Bindende Gerichtsstandswahl durch Angabe im Mahnantrag

Wird im Mahnverfahren nicht ausreichend Wert auf die Angabe des Gerichts gelegt, an das die Sache im Falle einer Widerspruchs oder Einspruchs abgegeben werden soll, können sich aus § 35 ZPO erhebliche Probleme ergeben. Das zeigt eine Entscheidung des OLG Frankfurt vom 22.01.2020 besonders deutlich.

Sachverhalt

Die Klägerin mit Sitz im Bezirk des Landgerichts Düsseldorf nimmt die Beklagte mit Sitz im Bezirk des Landgerichts Darmstadt auf Zahlung von Miete für Baumaschinen in Anspruch; im Vertrag hatten die Parteien einen (nicht ausschließlichen) Gerichtsstand am Sitz der Klägerin vereinbart. Im Mahnverfahren hat die Klägerin das Landgericht Darmstadt als dasjenige Gericht benannt, an das im Falle des Widerspruchs das Verfahren abgegeben werden soll. Dementsprechend ist das Verfahren nach dem Widerspruch der Beklagten an das Landgericht Darmstadt abgegeben worden. Mit der Anspruchsbegründung beantragte die Klägerin, den Rechtsstreit an das Landgericht Düsseldorf – Kammer für Handelssachen – zu verweisen, weil die Klägerin „ihren Gerichtsstand nach § 36 ZPO prorogiert“ habe. Nach Anhörung der Beklagten hat das Landgericht Darmstadt sich daraufhin für unzuständig erklärt und den Rechtsstreit an das Landgericht Düsseldorf verwiesen. Zur Begründung hat es ausgeführt, dass die Parteien nach dem unstreitigen Vortrag der Klägerin eine entsprechende Gerichtsstandsvereinbarung getroffen hätten. Das LG Düsseldorf hat sich daraufhin ebenfalls für unzuständig erklärt und den Rechtsstreit dem Oberlandesgericht Frankfurt am Main gem. §§ 36 ff. ZPO zur Bestimmung der örtlichen Zuständigkeit vorgelegt. Zur Begründung hat es ausgeführt, dass der Beschluss des Landgerichts Darmstadt rechtswidrig und willkürlich sei, weil dies § 35 ZPO missachtet habe.
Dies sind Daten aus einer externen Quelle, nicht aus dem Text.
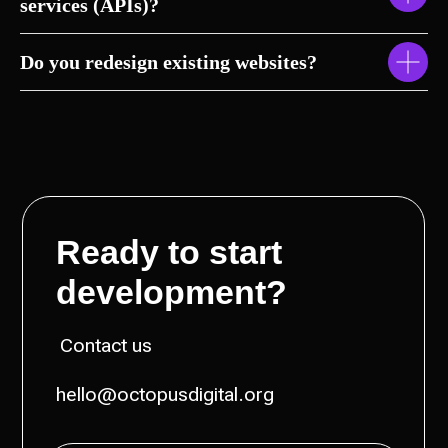
services (APIs)?
Do you redesign existing websites?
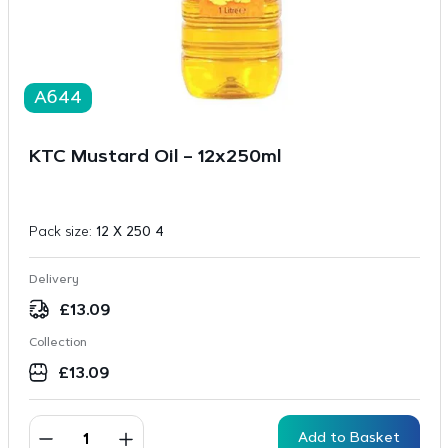
A644
KTC Mustard Oil – 12x250ml
Pack size:
12 X 250 4
Delivery
£
13.09
Collection
£
13.09
Add to Basket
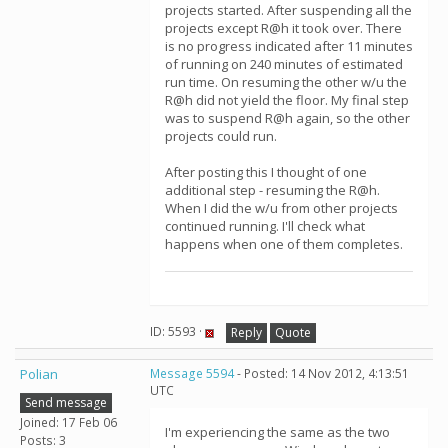
projects started. After suspending all the
projects except R@h it took over. There
is no progress indicated after 11 minutes
of running on 240 minutes of estimated
run time. On resuming the other w/u the
R@h did not yield the floor. My final step
was to suspend R@h again, so the other
projects could run.
After posting this I thought of one
additional step - resuming the R@h.
When I did the w/u from other projects
continued running. I'll check what
happens when one of them completes.
ID: 5593 ·
Reply
Quote
Polian
Message 5594
- Posted: 14 Nov 2012, 4:13:51
UTC
Send message
Joined: 17 Feb 06
I'm experiencing the same as the two
Posts: 3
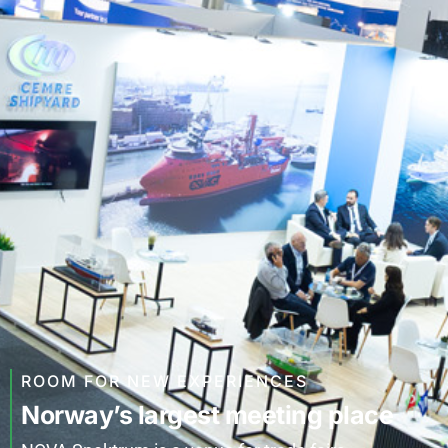
ROOM FOR NEW EXPERIENCES
Norway’s largest meeting place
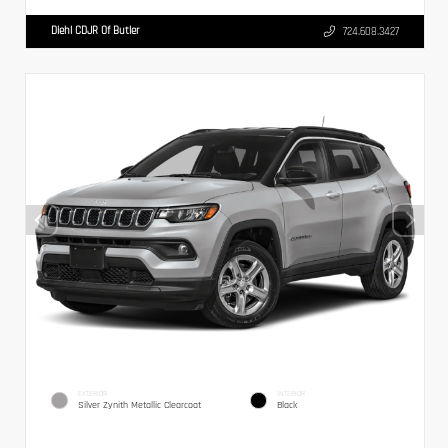
Diehl CDJR Of Butler
724.608.3427
EXTERIOR
INTERIOR
Silver Zynith Metallic Clearcoat
Black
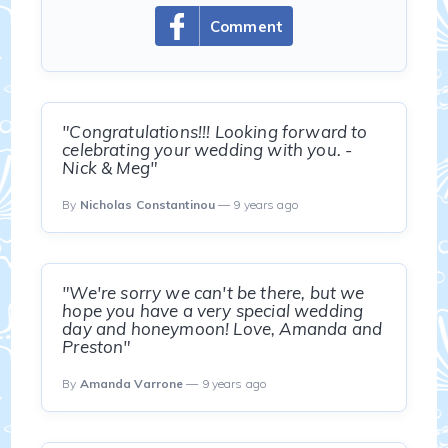
Comment
"Congratulations!!! Looking forward to
celebrating your wedding with you. -
Nick & Meg"
By
Nicholas Constantinou
— 9 years ago
"We're sorry we can't be there, but we
hope you have a very special wedding
day and honeymoon! Love, Amanda and
Preston"
By
Amanda Varrone
— 9 years ago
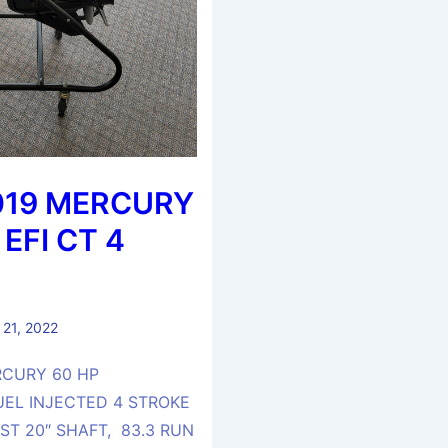
019 MERCURY
 EFI CT 4
 21, 2022
RCURY 60 HP
UEL INJECTED 4 STROKE
T 20″ SHAFT, 83.3 RUN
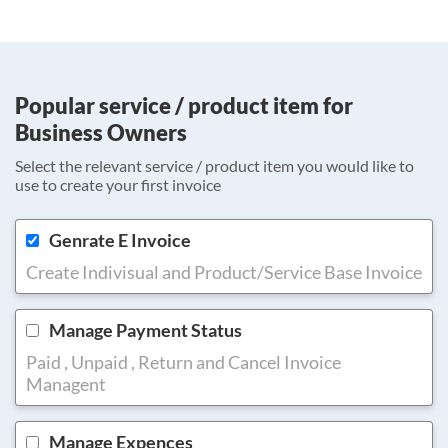
Popular service / product item for
Business Owners
Select the relevant service / product item you would like to
use to create your first invoice
Genrate E Invoice
Create Indivisual and Product/Service Base Invoice
Manage Payment Status
Paid , Unpaid , Return and Cancel Invoice
Managent
Manage Expences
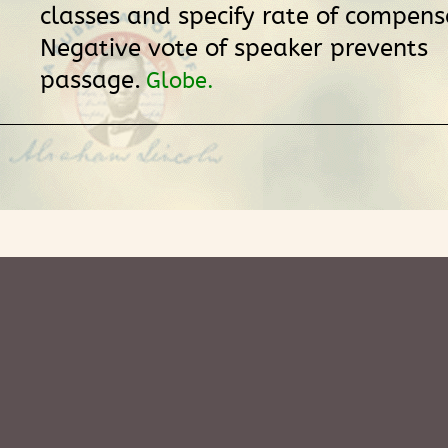
classes and specify rate of compens
Negative vote of speaker prevents
passage.
Globe.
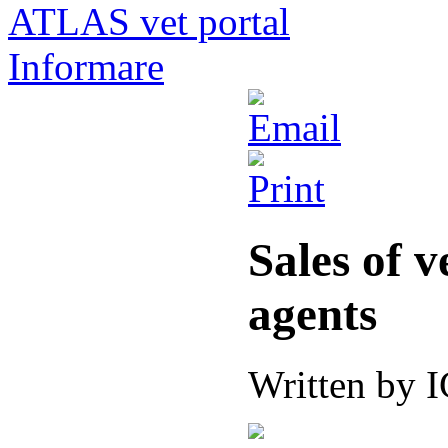
ATLAS vet portal
Informare
Sales of 
agents
Written by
Örtlich zuständig waren hier sowohl das Landgericht Darmstadt als Gericht des allgemeinen Gerichtsstands der Beklagten (§§ 13, 17 ZPO) als auch das LG Düsseldorf aufgrund der Vereinbarung der Parteien (§ 38 Abs. 1 ZPO). Zwischen diesen Gerichten konnte die Klägerin gem. § 35 ZPO wählen. Das Landgericht Darmstadt hatte den Rechtsstreit daher auf Antrag der Klägerin an das Landgericht Düsseldorf verwiesen. Dieser Beschluss war gem. § 281 Abs. 2 Satz 2 ZPO nicht anfechtbar und gem. § 281 Abs. 2 Satz 4 ZPO für das Landgericht Düsseldorf bindend. Dem Prozess war aber ein Mahnverfahren (§§ 688 ff. ZPO) vorausgegangen. Im Mahnverfahren ergeht zunächst auf Antrag des Antragstellers ein Mahnbescheid, der dem Antragsgegner zugestellt wird und gegen den dieser Widerspruch einlegen kann. Geht kein Widerspruch ein, ergeht auf Antrag ein Vollstreckungsbescheid. Dieser ist ein Vollstreckungstitel und steht einem Versäumnisurteil gleich, gegen diesen kann das Antragsgegner deshalb Einspruch einlegen. Im Mahnantrag muss der Antragsteller dabei angeben, an welches Prozessgericht die Sache abgegeben werden soll (§ 690 Ziff. 5 ZPO), wenn der Beklagte Widerspruch (§ 694 ZPO) einlegt. Hier hatte die Klägerin das Landgericht Darmstadt angegeben (möglicherweise, weil das in den entsprechenden Programmen häufig das Gericht des allgemeinen Gerichtsstands automatisch ausgewählt und dann nicht mehr geändert wird). An das LG Darmstadt hatte das Mahngericht den Rechtsstreit deshalb auch abgegeben (§ 696 ZPO). Das Landgericht Düsseldorf ging deshalb davon aus, dass die Klägerin mit der Angabe im Mahnantrag das ihr gem. § 35 ZPO zustehende Wahlrecht unwiderruflich ausgeübt habe und deshalb nicht mehr die Verweisung an das Landgericht Düsseldorf beantragen könne. Der Beschluss des LG Darmstadt sei deshalb willkürlich und deshalb ausnahmsweise nicht gem. § 281 Abs. 2 Satz 4 ZPO bindend. Das Landgericht Düsseldorf hatte den Rechtsstreit deshalb gem. § 36 Nr. 6 ZPO dem OLG Frankfurt vorgelegt mit dem Antrag, das zuständige Gericht (Darmstadt oder Düsseldorf) zu bestimmen.

Entscheidung

Das OLG Frankfurt hat das Landgericht Darmstadt als zuständiges Gericht bestimmt:

„Dem Verweisungsbeschluss des Landgerichts Darmstadt vom 21.10.2019 kommt keine Bindungswirkung gem. § 281 Abs. 2 S. 4 ZPO zu.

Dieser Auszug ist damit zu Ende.